## TASKS FOR THIS EXERCISE:
**a)** Name every delivery method that the blog excerpt lists for reports scheduled on a server.
**b)** From the blog excerpt, repeat the stretch from "The team at" through "Bezlio cloud service." word for word.

Monday 29 May 2017 @ 4:28 pm

I have just updated my comparison of server-based scheduling tools for 2017. These tools are similar to the desktop-based scheduling tools I write about every March, but these are designed to be run on server. This allows multiple people to schedule reports for automated delivery by Email, FTP or network folder.

There are 11 products on the list this year (one new) and a few few feature updates and price changes. The blog page provides a brief overview of each product. It also has a link to the feature matrix that compares roughly 70 features of these tools. There is even a feature glossary that defines all the terms. So if you need a short course in automating Crystal Reports delivery, this is a pretty good place to start.




Reports on a phone with no server to setup

Sunday 2 April 2017 @ 1:45 pm

The team at SaberLogic has just created a new way to deploy Crystal Reports on the web. It is a SaaS tool called Bezlio. Bezlio allows users to run reports on demand from the browser on any device (including your phone). But the difference is that you don’t have to set up a web server to provide access. Instead you install something called the Bezlio Remote Data Broker (BRDB) anywhere inside your network firewall. It is the BRDB that actually runs the reports, which are delivered as PDFs back to the user’s browser. Between the user and the BRDB is the Bezlio cloud service.

## AVAILABLE DATA:
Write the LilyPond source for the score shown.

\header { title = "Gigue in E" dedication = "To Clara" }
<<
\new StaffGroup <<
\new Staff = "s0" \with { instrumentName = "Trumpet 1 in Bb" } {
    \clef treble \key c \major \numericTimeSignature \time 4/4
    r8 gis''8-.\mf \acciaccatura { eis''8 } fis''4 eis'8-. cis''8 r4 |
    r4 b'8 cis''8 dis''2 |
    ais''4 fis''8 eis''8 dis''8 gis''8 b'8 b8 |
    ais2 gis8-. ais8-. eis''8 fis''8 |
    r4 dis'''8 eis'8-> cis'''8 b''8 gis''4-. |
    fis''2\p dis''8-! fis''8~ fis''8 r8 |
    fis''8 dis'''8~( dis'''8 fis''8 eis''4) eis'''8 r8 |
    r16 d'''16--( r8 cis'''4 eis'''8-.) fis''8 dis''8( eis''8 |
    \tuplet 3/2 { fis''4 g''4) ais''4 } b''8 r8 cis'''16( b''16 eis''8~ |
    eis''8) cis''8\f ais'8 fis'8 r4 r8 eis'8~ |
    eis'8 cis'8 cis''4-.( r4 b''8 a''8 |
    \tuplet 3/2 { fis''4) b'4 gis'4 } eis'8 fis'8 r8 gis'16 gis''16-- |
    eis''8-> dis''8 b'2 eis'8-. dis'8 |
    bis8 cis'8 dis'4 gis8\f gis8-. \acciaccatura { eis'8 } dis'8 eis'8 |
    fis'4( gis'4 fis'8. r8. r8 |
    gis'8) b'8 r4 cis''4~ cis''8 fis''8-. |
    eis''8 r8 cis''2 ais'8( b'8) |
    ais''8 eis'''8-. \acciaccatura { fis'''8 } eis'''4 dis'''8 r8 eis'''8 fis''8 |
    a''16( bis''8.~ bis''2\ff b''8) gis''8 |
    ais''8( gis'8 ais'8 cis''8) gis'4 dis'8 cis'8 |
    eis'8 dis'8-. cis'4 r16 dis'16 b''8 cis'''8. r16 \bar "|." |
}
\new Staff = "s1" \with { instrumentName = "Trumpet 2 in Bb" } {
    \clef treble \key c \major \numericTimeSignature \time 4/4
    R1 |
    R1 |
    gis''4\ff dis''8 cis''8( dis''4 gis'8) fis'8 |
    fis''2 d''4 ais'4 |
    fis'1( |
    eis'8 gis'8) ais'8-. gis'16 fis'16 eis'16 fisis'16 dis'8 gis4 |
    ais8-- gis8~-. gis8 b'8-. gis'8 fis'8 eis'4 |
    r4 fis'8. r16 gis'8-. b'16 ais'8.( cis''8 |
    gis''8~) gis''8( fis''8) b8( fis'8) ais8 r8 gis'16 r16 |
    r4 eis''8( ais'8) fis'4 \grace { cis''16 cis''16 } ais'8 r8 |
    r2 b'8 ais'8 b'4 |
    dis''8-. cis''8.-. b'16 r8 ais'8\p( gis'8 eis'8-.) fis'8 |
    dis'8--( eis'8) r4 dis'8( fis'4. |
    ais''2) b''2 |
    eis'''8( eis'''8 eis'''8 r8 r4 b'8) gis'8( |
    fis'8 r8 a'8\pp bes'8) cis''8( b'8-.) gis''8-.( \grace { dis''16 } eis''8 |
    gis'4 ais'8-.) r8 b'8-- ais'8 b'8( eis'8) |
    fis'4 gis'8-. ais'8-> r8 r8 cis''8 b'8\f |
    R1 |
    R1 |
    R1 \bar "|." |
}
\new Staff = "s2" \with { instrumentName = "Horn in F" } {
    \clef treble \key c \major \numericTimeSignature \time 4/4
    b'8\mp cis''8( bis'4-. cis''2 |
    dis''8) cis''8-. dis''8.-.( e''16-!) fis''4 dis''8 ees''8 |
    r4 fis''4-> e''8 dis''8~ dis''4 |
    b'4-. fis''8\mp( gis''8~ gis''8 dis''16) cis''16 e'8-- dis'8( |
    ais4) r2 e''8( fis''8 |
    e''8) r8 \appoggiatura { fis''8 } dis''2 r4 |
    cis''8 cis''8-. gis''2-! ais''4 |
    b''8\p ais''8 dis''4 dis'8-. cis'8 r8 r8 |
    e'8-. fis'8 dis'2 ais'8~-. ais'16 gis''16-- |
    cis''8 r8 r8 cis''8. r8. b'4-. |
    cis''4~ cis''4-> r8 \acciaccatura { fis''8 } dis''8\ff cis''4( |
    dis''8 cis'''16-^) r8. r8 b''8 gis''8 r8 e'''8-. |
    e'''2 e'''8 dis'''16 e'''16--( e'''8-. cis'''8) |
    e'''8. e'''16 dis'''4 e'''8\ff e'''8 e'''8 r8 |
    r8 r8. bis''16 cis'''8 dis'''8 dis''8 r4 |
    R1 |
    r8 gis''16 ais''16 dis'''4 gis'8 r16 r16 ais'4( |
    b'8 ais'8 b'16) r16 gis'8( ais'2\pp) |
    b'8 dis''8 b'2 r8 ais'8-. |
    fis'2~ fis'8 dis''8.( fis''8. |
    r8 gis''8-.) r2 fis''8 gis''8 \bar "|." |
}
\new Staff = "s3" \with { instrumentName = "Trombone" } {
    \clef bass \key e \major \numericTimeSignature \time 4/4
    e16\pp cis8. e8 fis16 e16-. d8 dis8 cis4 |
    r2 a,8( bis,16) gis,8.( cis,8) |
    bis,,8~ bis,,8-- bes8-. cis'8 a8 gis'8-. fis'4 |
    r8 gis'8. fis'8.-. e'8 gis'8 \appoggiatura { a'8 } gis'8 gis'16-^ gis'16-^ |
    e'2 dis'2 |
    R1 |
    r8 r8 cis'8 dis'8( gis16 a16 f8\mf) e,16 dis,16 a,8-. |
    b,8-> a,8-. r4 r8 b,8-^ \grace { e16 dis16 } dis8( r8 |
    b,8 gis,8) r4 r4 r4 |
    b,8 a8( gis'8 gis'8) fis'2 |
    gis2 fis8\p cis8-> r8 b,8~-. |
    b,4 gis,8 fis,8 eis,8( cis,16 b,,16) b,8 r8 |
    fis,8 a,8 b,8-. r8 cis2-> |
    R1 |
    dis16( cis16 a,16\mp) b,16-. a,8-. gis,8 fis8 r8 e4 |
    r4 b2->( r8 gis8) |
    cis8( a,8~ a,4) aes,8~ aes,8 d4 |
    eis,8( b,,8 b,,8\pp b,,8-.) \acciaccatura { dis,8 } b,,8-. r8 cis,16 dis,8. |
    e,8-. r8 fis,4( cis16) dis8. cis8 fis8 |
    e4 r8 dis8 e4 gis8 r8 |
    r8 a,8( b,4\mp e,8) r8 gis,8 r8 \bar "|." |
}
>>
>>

## RESULTS:
**a)** Email, FTP, network folder

**b)**
The team at SaberLogic has just created a new way to deploy Crystal Reports on the web. It is a SaaS tool called Bezlio. Bezlio allows users to run reports on demand from the browser on any device (including your phone). But the difference is that you don’t have to set up a web server to provide access. Instead you install something called the Bezlio Remote Data Broker (BRDB) anywhere inside your network firewall. It is the BRDB that actually runs the reports, which are delivered as PDFs back to the user’s browser. Between the user and the BRDB is the Bezlio cloud service.